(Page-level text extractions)

== Segment start ==

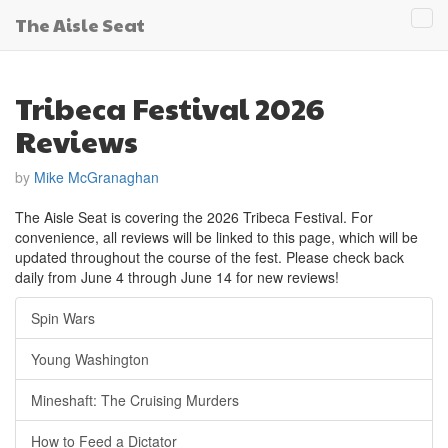
The Aisle Seat
Tog
navi
Tribeca Festival 2026
Reviews
by
Mike McGranaghan
The Aisle Seat is covering the 2026 Tribeca Festival. For
convenience, all reviews will be linked to this page, which will be
updated throughout the course of the fest. Please check back
daily from June 4 through June 14 for new reviews!
Spin Wars
Young Washington
Mineshaft: The Cruising Murders
How to Feed a Dictator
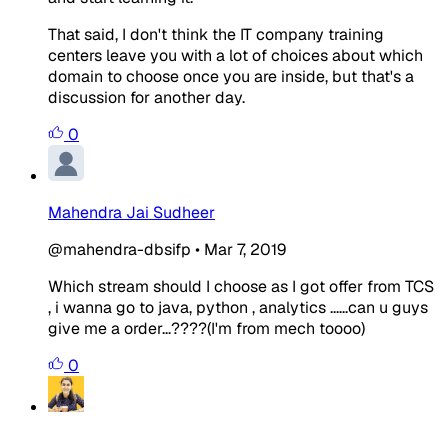
That said, I don't think the IT company training
centers leave you with a lot of choices about which
domain to choose once you are inside, but that's a
discussion for another day.
0
Mahendra Jai Sudheer
@mahendra-dbsifp
•
Mar 7, 2019
Which stream should I choose as I got offer from TCS
, i wanna go to java, python , analytics ......can u guys
give me a order...????(I'm from mech toooo)
0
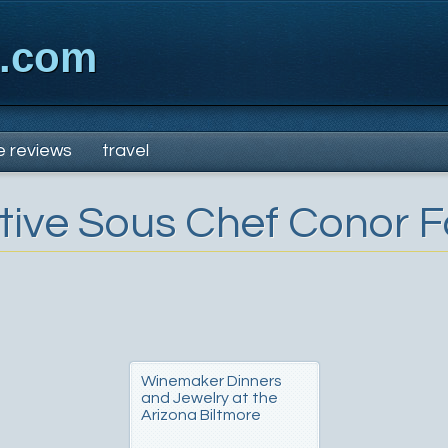
x.com
e reviews
travel
tive Sous Chef Conor F
Winemaker Dinners
and Jewelry at the
Arizona Biltmore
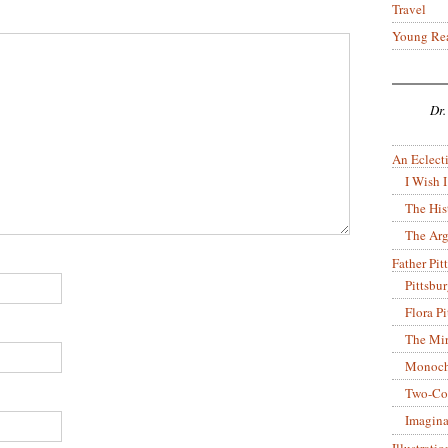
Travel
Young Re
Dr.
An Eclecti
I Wish I
The His
The Arg
Father Pitt
Pittsbu
Flora P
The Mir
Monoch
Two-Co
Imagina
Illustrati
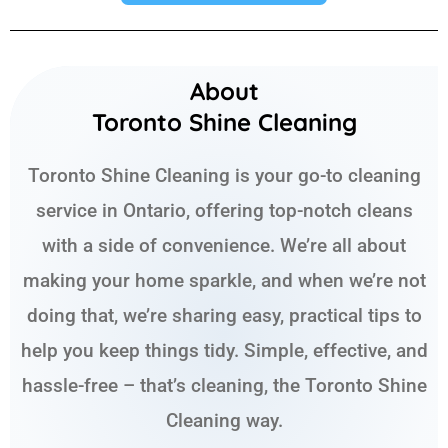
About
Toronto Shine Cleaning
Toronto Shine Cleaning is your go-to cleaning
service in Ontario, offering top-notch cleans
with a side of convenience. We’re all about
making your home sparkle, and when we’re not
doing that, we’re sharing easy, practical tips to
help you keep things tidy. Simple, effective, and
hassle-free – that’s cleaning, the Toronto Shine
Cleaning way.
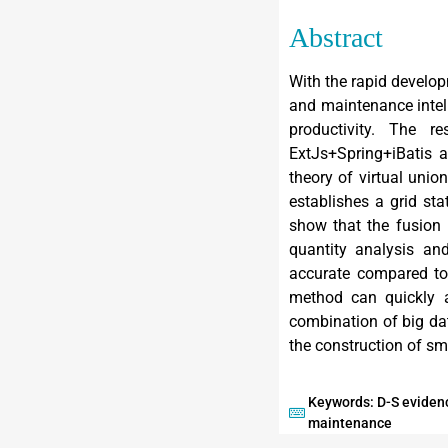
Abstract
With the rapid develop
and maintenance intell
productivity. The 
ExtJs+Spring+iBatis a
theory of virtual unio
establishes a grid s
show that the fusion 
quantity analysis and
accurate compared to 
method can quickly a
combination of big da
the construction of sm
Keywords: D-S evidenc
maintenance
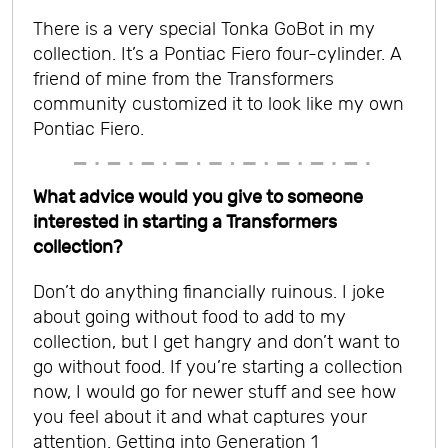
There is a very special Tonka GoBot in my
collection. It’s a Pontiac Fiero four-cylinder. A
friend of mine from the Transformers
community customized it to look like my own
Pontiac Fiero.
What advice would you give to someone
interested in starting a Transformers
collection?
Don’t do anything financially ruinous. I joke
about going without food to add to my
collection, but I get hangry and don’t want to
go without food.
If you’re starting a collection
now, I would go for newer stuff and see how
you feel about it and what captures your
attention. Getting into Generation 1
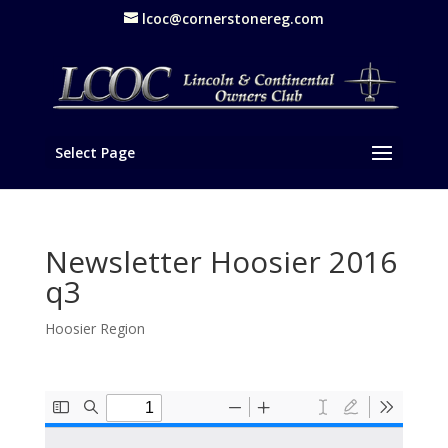
lcoc@cornerstonereg.com
Select Page
Newsletter Hoosier 2016
q3
Hoosier Region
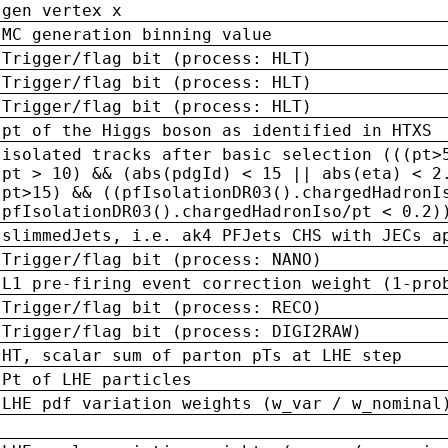
gen vertex x
MC generation binning value
Trigger/flag bit (process: HLT)
Trigger/flag bit (process: HLT)
Trigger/flag bit (process: HLT)
pt of the Higgs boson as identified in HTXS
isolated tracks after basic selection (((pt>
pt > 10) && (abs(pdgId) < 15 || abs(eta) < 2
pt>15) && ((pfIsolationDR03().chargedHadronI
pfIsolationDR03().chargedHadronIso/pt < 0.2)
slimmedJets, i.e. ak4 PFJets CHS with JECs a
Trigger/flag bit (process: NANO)
L1 pre-firing event correction weight (1-pro
Trigger/flag bit (process: RECO)
Trigger/flag bit (process: DIGI2RAW)
HT, scalar sum of parton pTs at LHE step
Pt of LHE particles
LHE pdf variation weights (w_var / w_nominal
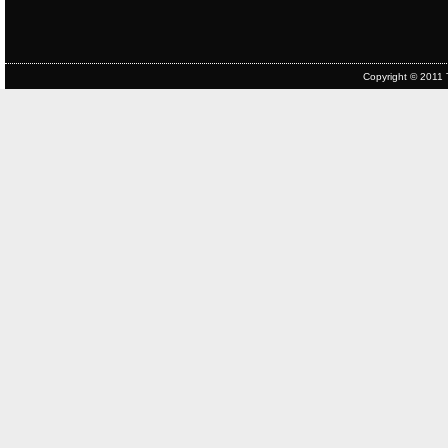
Copyright © 2011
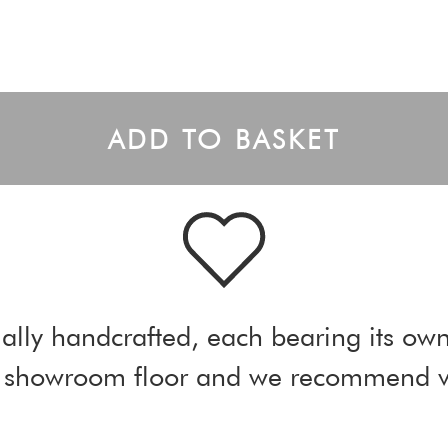
ADD TO BASKET
ally handcrafted, each bearing its own
ur showroom floor and we recommend vi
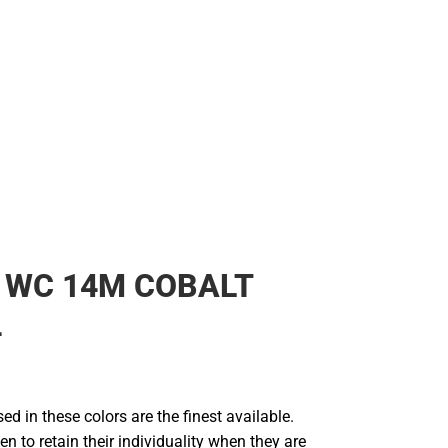
 WC 14M COBALT
4
d in these colors are the finest available.
en to retain their individuality when they are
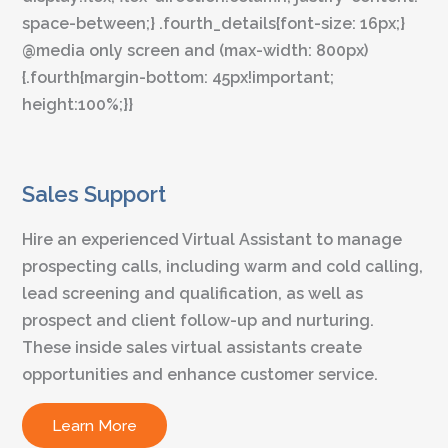
space-between;} .fourth_details{font-size: 16px;}
@media only screen and (max-width: 800px)
{.fourth{margin-bottom: 45px!important;
height:100%;}}
Sales Support
Hire an experienced Virtual Assistant to manage
prospecting calls, including warm and cold calling,
lead screening and qualification, as well as
prospect and client follow-up and nurturing.
These inside sales virtual assistants create
opportunities and enhance customer service.
Learn More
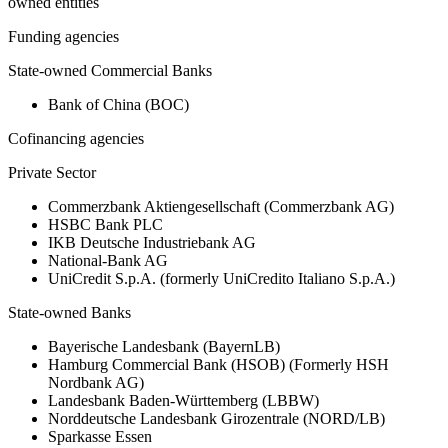
owned entities
Funding agencies
State-owned Commercial Banks
Bank of China (BOC)
Cofinancing agencies
Private Sector
Commerzbank Aktiengesellschaft (Commerzbank AG)
HSBC Bank PLC
IKB Deutsche Industriebank AG
National-Bank AG
UniCredit S.p.A. (formerly UniCredito Italiano S.p.A.)
State-owned Banks
Bayerische Landesbank (BayernLB)
Hamburg Commercial Bank (HSOB) (Formerly HSH
Nordbank AG)
Landesbank Baden-Württemberg (LBBW)
Norddeutsche Landesbank Girozentrale (NORD/LB)
Sparkasse Essen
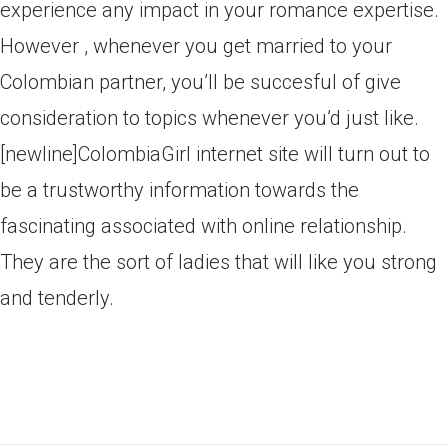
experience any impact in your romance expertise.
However , whenever you get married to your
Colombian partner, you’ll be succesful of give
consideration to topics whenever you’d just like.
[newline]ColombiaGirl internet site will turn out to
be a trustworthy information towards the
fascinating associated with online relationship.
They are the sort of ladies that will like you strong
and tenderly.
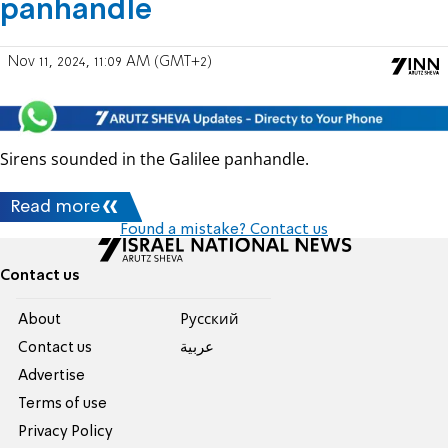
panhandle
Nov 11, 2024, 11:09 AM (GMT+2)
Sirens sounded in the Galilee panhandle.
Read more
Found a mistake? Contact us
Contact us
About
Pусский
Contact us
عربية
Advertise
Terms of use
Privacy Policy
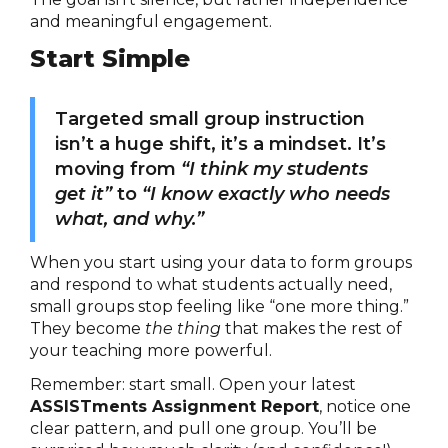
and meaningful engagement.
Start Simple
Targeted small group instruction
isn’t a huge shift, it’s a mindset. It’s
moving from
“I think my students
get it”
to
“I know exactly who needs
what, and why.”
When you start using your data to form groups
and respond to what students actually need,
small groups stop feeling like “one more thing.”
They become
the thing
that makes the rest of
your teaching more powerful.
Remember: start small. Open your latest
ASSISTments Assignment Report
, notice one
clear pattern, and pull one group. You’ll be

== Segment end ==

-- Action item --
Reproduce verbatim the stretch of text from the start of the records through the line containing "Arizona Biltmore", omitting the pictures.

-- Your solution --
The Aisle Seat
Tog
navi
Tribeca Festival 2026
Reviews
by
Mike McGranaghan
The Aisle Seat is covering the 2026 Tribeca Festival. For
convenience, all reviews will be linked to this page, which will be
updated throughout the course of the fest. Please check back
daily from June 4 through June 14 for new reviews!
Spin Wars
Young Washington
Mineshaft: The Cruising Murders
How to Feed a Dictator
That said, I don't think the IT company training
centers leave you with a lot of choices about which
domain to choose once you are inside, but that's a
discussion for another day.
0
Mahendra Jai Sudheer
@mahendra-dbsifp
•
Mar 7, 2019
Which stream should I choose as I got offer from TCS
, i wanna go to java, python , analytics ......can u guys
give me a order...????(I'm from mech toooo)
0
x.com
e reviews
travel
tive Sous Chef Conor F
Winemaker Dinners
and Jewelry at the
Arizona Biltmore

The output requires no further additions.